Problem:
Reproduce the lines below exactly, starting at the one containing "MOTOR HOMES" and stopping at the final line.
#### Recorded information ####
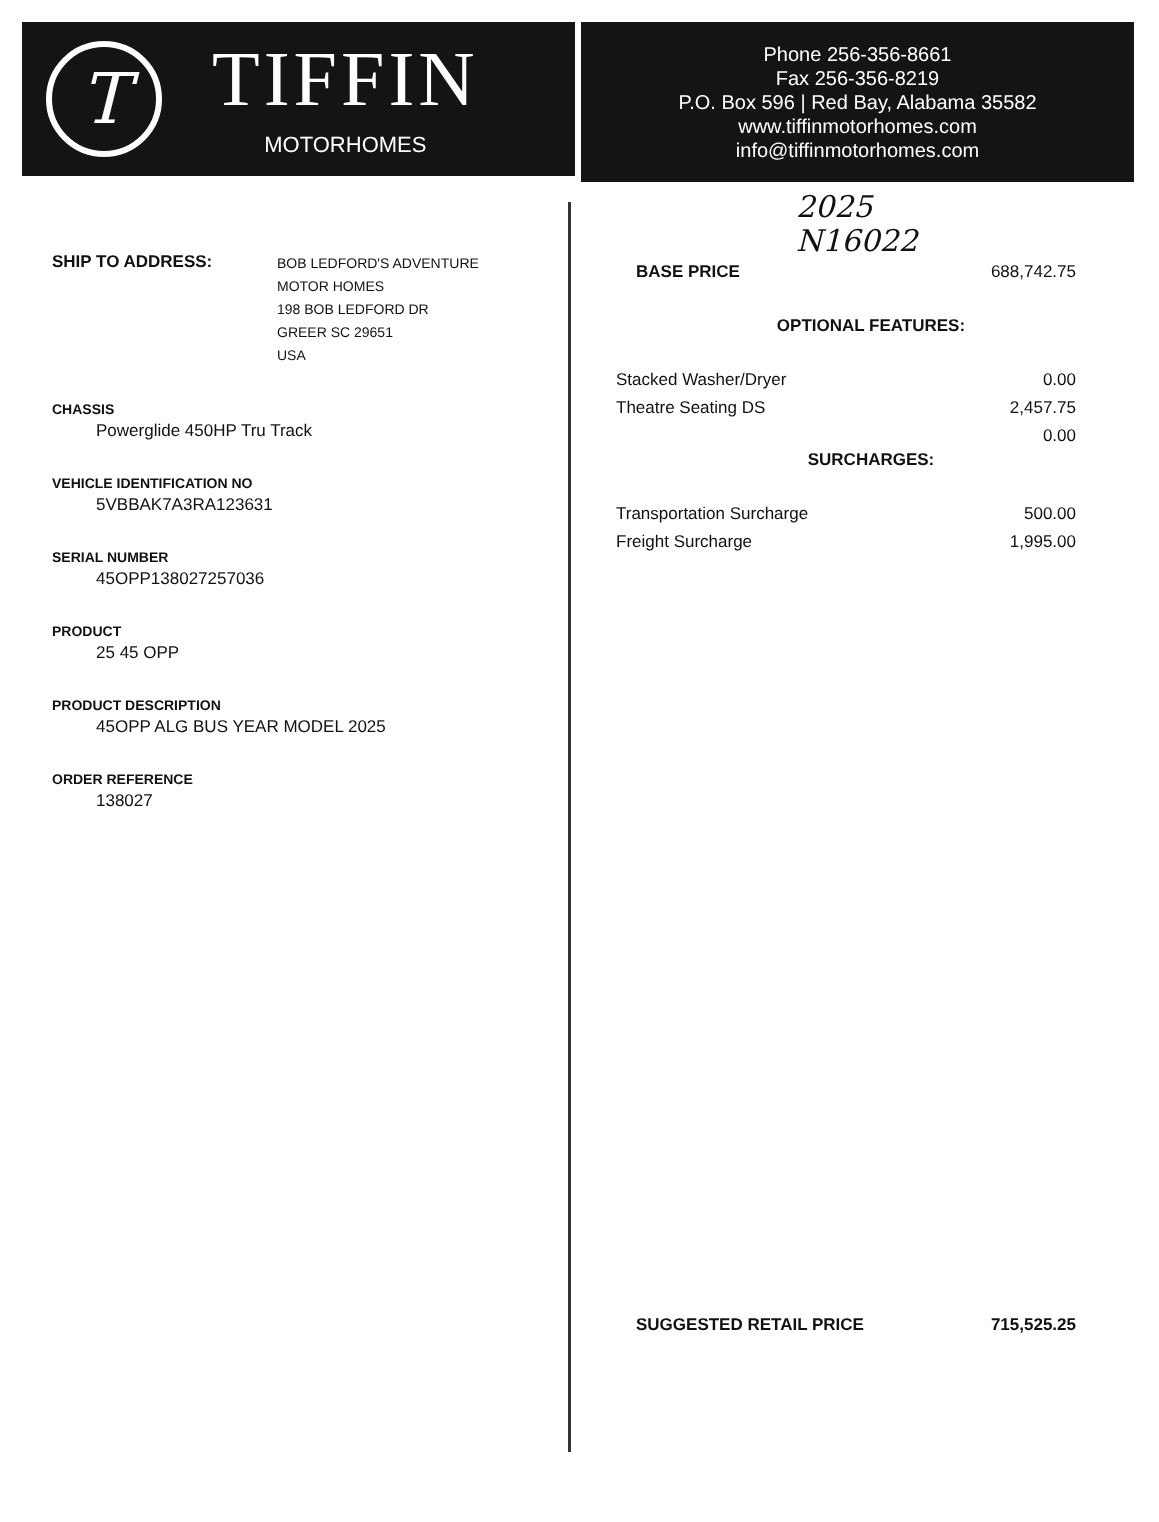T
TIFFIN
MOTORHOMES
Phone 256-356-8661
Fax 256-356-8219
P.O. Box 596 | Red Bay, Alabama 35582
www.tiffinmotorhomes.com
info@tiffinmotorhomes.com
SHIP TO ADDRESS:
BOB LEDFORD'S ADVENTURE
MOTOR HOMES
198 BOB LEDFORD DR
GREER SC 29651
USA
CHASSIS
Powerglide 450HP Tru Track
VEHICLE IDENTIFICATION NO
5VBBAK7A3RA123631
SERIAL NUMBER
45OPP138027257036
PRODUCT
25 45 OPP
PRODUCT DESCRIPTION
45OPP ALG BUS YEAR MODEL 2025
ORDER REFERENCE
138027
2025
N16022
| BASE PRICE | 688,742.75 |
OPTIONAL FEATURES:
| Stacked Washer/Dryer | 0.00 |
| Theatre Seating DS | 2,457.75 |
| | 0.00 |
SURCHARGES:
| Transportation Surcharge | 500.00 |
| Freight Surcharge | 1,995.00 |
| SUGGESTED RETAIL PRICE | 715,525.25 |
####
Task answer:
MOTOR HOMES
198 BOB LEDFORD DR
GREER SC 29651
USA
CHASSIS
Powerglide 450HP Tru Track
VEHICLE IDENTIFICATION NO
5VBBAK7A3RA123631
SERIAL NUMBER
45OPP138027257036
PRODUCT
25 45 OPP
PRODUCT DESCRIPTION
45OPP ALG BUS YEAR MODEL 2025
ORDER REFERENCE
138027
2025
N16022
| BASE PRICE | 688,742.75 |
OPTIONAL FEATURES:
| Stacked Washer/Dryer | 0.00 |
| Theatre Seating DS | 2,457.75 |
| | 0.00 |
SURCHARGES:
| Transportation Surcharge | 500.00 |
| Freight Surcharge | 1,995.00 |
| SUGGESTED RETAIL PRICE | 715,525.25 |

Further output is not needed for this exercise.